Report each line in the items below that contains the word "товары", copying every such line in full.

[Records taken from a collection]
○ ○ ○ ○ ○ ○ ○
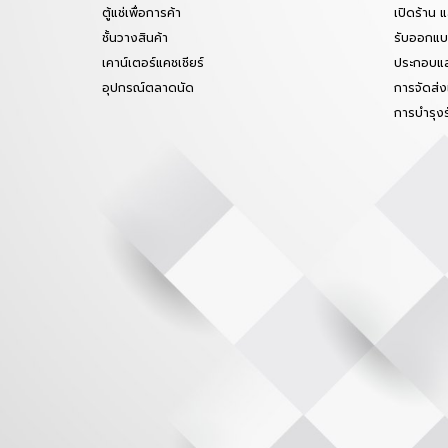
ตู้แช่เพื่อการค้า
เปิดร้าน 
ชั้นวางสินค้า
รับออกแบบ
เคาน์เตอร์แคชเชียร์
ประกอบแล
อุปกรณ์ตลาดนัด
การจัดส่ง
การบำรุง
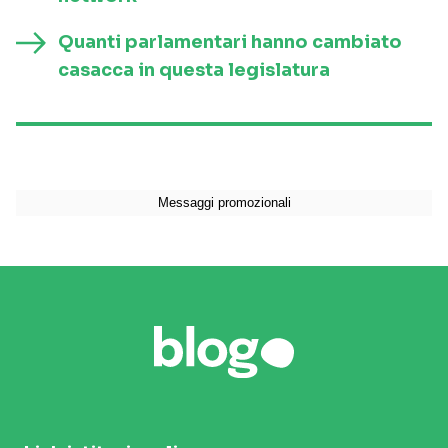
Quanti parlamentari hanno cambiato
casacca in questa legislatura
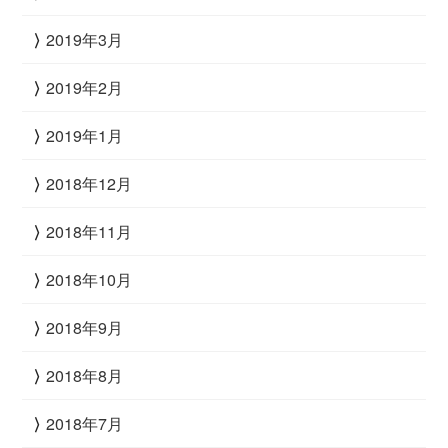
2019年3月
2019年2月
2019年1月
2018年12月
2018年11月
2018年10月
2018年9月
2018年8月
2018年7月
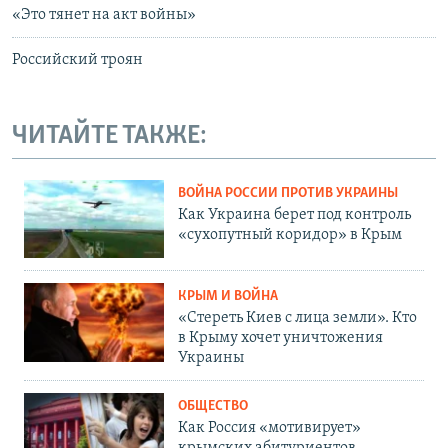
«Это тянет на акт войны»
Российский троян
ЧИТАЙТЕ ТАКЖЕ:
ВОЙНА РОССИИ ПРОТИВ УКРАИНЫ
Как Украина берет под контроль
«сухопутный коридор» в Крым
КРЫМ И ВОЙНА
«Стереть Киев с лица земли». Кто
в Крыму хочет уничтожения
Украины
ОБЩЕСТВО
Как Россия «мотивирует»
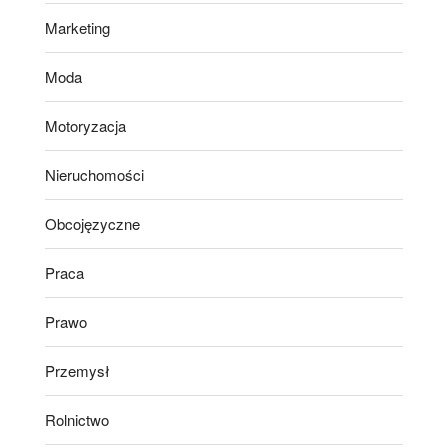
Marketing
Moda
Motoryzacja
Nieruchomości
Obcojęzyczne
Praca
Prawo
Przemysł
Rolnictwo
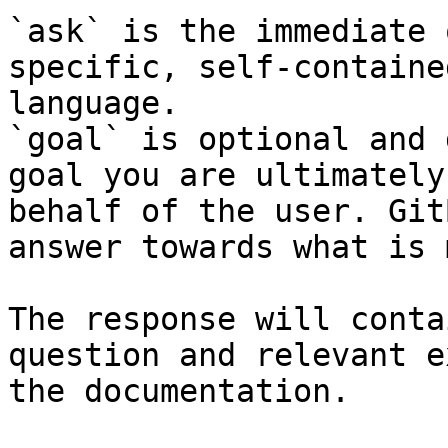
`ask` is the immediate 
specific, self-containe
language.

`goal` is optional and 
goal you are ultimately
behalf of the user. Git
answer towards what is 
The response will conta
question and relevant e
the documentation.
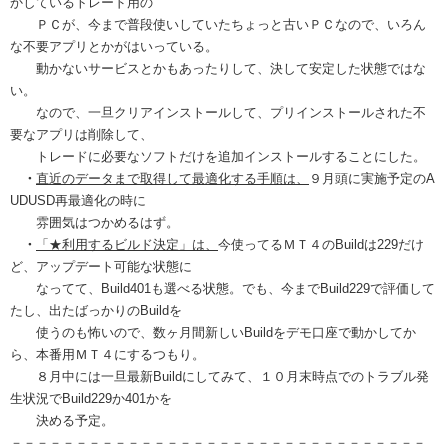
かしているトレード用の
ＰＣが、今まで普段使いしていたちょっと古いＰＣなので、いろん
な不要アプリとかがはいっている。
動かないサービスとかもあったりして、決して安定した状態ではな
い。
なので、一旦クリアインストールして、プリインストールされた不
要なアプリは削除して、
トレードに必要なソフトだけを追加インストールすることにした。
・
直近のデータまで取得して最適化する手順は、
９月頭に実施予定のA
UDUSD再最適化の時に
雰囲気はつかめるはず。
・
「★利用するビルド決定」は、
今使ってるＭＴ４のBuildは229だけ
ど、アップデート可能な状態に
なってて、Build401も選べる状態。でも、今までBuild229で評価して
たし、出たばっかりのBuildを
使うのも怖いので、数ヶ月間新しいBuildをデモ口座で動かしてか
ら、本番用ＭＴ４にするつもり。
８月中には一旦最新Buildにしてみて、１０月末時点でのトラブル発
生状況でBuild229か401かを
決める予定。
－－－－－－－－－－－－－－－－－－－－－－－－－－－－－－－－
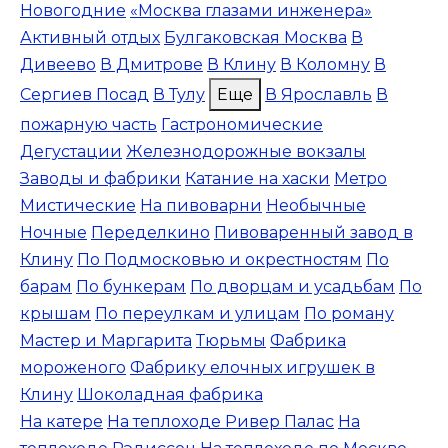
Новогодние
«Москва глазами инженера»
Активный отдых
Булгаковская Москва
В
Дивеево
В Дмитрове
В Клину
В Коломну
В
Сергиев Посад
В Тулу
Еще
В Ярославль
В
пожарную часть
Гастрономические
Дегустации
Железнодорожные вокзалы
Заводы и фабрики
Катание на хаски
Метро
Мистические
На пивоварни
Необычные
Ночные
Переделкино
Пивоваренный завод в
Клину
По Подмосковью и окрестностям
По
барам
По бункерам
По дворцам и усадьбам
По
крышам
По переулкам и улицам
По роману
Мастер и Маргарита
Тюрьмы
Фабрика
мороженого
Фабрику елочных игрушек в
Клину
Шоколадная фабрика
На катере
На теплоходе Ривер Палас
На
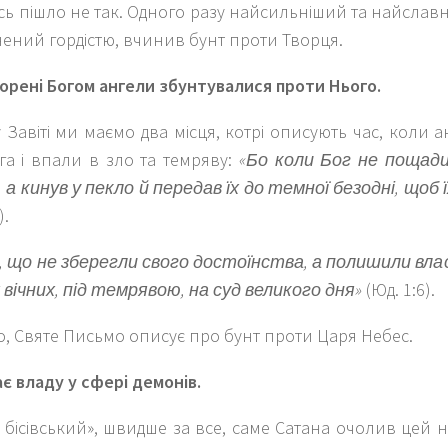
ь пішло не так. Одного разу найсильніший та найславн
ений гордістю, вчинив бунт проти Творця.
орені Богом ангели збунтувалися проти Нього.
Завіті ми маємо два місця, котрі описують час, коли 
га і впали в зло та темряву:
«Бо коли Бог не пощадив
 а кинув у пекло й передав їх до темної безодні, щоб
).
в, що не зберегли свого достоїнства, а полишили вла
вічних, під темрявою, на суд великого дня»
(Юд. 1:6).
, Святе Письмо описує про бунт проти Царя Небес.
є владу у сфері демонів.
 бісівський», швидше за все, саме Сатана очолив цей не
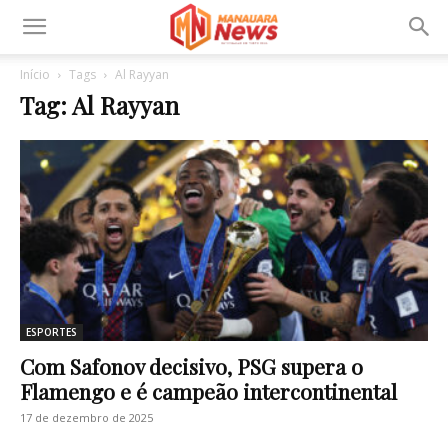
Início
Tags
Al Rayyan
Tag: Al Rayyan
ESPORTES
Com Safonov decisivo, PSG supera o
Flamengo e é campeão intercontinental
17 de dezembro de 2025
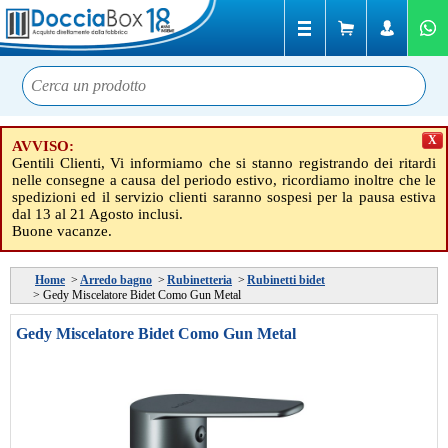
X
AVVISO:
Gentili Clienti, Vi informiamo che si stanno registrando dei ritardi
nelle consegne a causa del periodo estivo, ricordiamo inoltre che le
spedizioni ed il servizio clienti saranno sospesi per la pausa estiva
dal 13 al 21 Agosto inclusi.
Buone vacanze.
Home
>
Arredo bagno
>
Rubinetteria
>
Rubinetti bidet
>
Gedy Miscelatore Bidet Como Gun Metal
Gedy Miscelatore Bidet Como Gun Metal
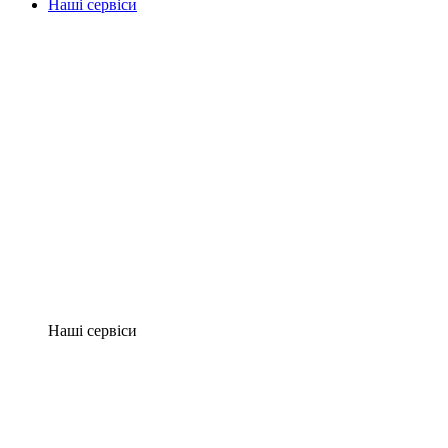
Наші сервіси
Наші сервіси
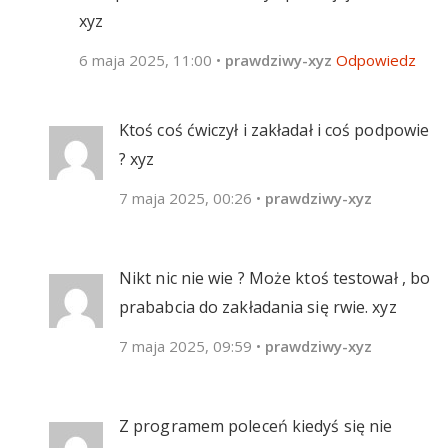
xyz
6 maja 2025, 11:00
•
prawdziwy-xyz
Odpowiedz
Ktoś coś ćwiczył i zakładał i coś podpowie
? xyz
7 maja 2025, 00:26
•
prawdziwy-xyz
Nikt nic nie wie ? Może ktoś testował , bo
prababcia do zakładania się rwie. xyz
7 maja 2025, 09:59
•
prawdziwy-xyz
Z programem poleceń kiedyś się nie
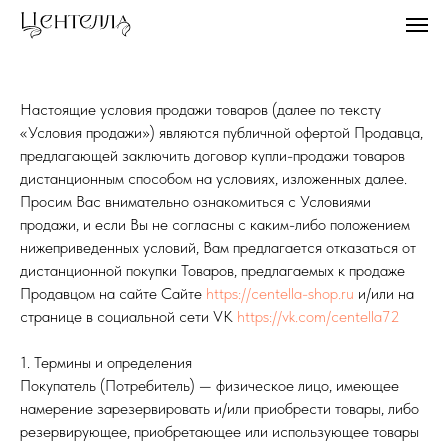
Настоящие условия продажи товаров (далее по тексту
«Условия продажи») являются публичной офертой Продавца,
предлагающей заключить договор купли-продажи товаров
дистанционным способом на условиях, изложенных далее.
Просим Вас внимательно ознакомиться с Условиями
продажи, и если Вы не согласны с каким-либо положением
нижеприведенных условий, Вам предлагается отказаться от
дистанционной покупки Товаров, предлагаемых к продаже
Продавцом на сайте Сайте
https://centella-shop.ru
и/или на
странице в социальной сети VK
https://vk.com/centella72
1. Термины и определения
Покупатель (Потребитель) — физическое лицо, имеющее
намерение зарезервировать и/или приобрести товары, либо
резервирующее, приобретающее или использующее товары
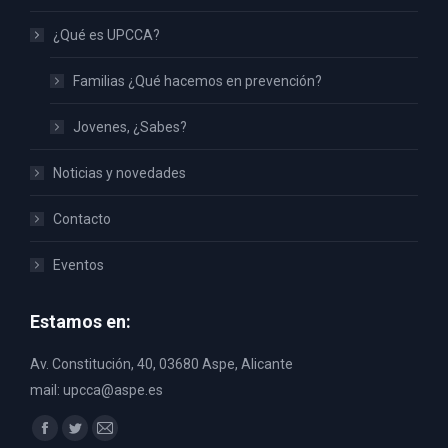
¿Qué es UPCCA?
Familias ¿Qué hacemos en prevención?
Jovenes, ¿Sabes?
Noticias y novedades
Contacto
Eventos
Estamos en:
Av. Constitución, 40, 03680 Aspe, Alicante
mail: upcca@aspe.es
Encuéntranos en:
Facebook
Twitter
Mail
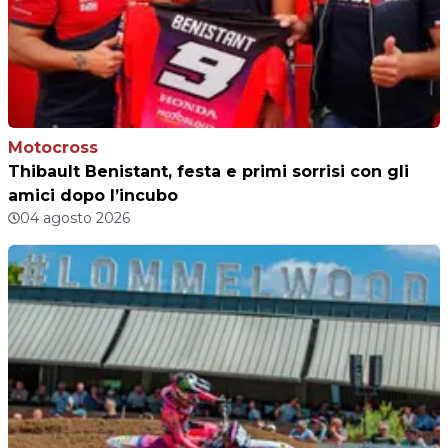
Motocross
Thibault Benistant, festa e primi sorrisi con gli
amici dopo l’incubo
04 agosto 2026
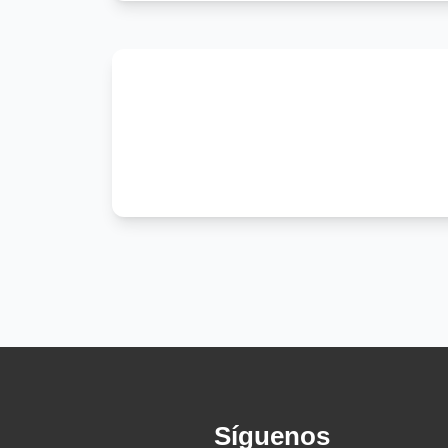
Boy inside a cage
Lookin' angry and tired
Like you've been up for days
Cuz you're an animal
An animal
And you're closing in on me
Yeah, you're an animal
An animal
And it just can't be this way
Oh, I can't see straight
And my hands are tied
I could be your type
From your zombie bite
No, I can't see straight
But the feeling's right
I could be your type
Síguenos
From your zombie bite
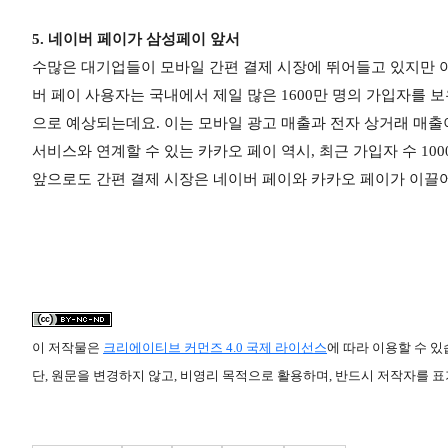
5. 네이버 페이가 삼성페이 앞서
수많은 대기업들이 모바일 간편 결제 시장에 뛰어들고 있지만 
버 페이 사용자는 국내에서 제일 많은 1600만 명의 가입자를 
으로 예상되는데요. 이는 모바일 광고 매출과 전자 상거래 매
서비스와 연계할 수 있는 카카오 페이 역시, 최근 가입자 수 10
앞으로도 간편 결제 시장은 네이버 페이와 카카오 페이가 이끌어
이 저작물은
크리에이티브 커먼즈 4.0 국제 라이선스
에 따라 이용할 수 있
단, 원문을 변경하지 않고, 비영리 목적으로 활용하며, 반드시 저작자를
○ ○ ○ ○ ○ ○ ○
▶ RESPONSE TO THE EXERCISE
намерение зарезервировать и/или приобрести товары, либо
резервирующее, приобретающее или использующее товары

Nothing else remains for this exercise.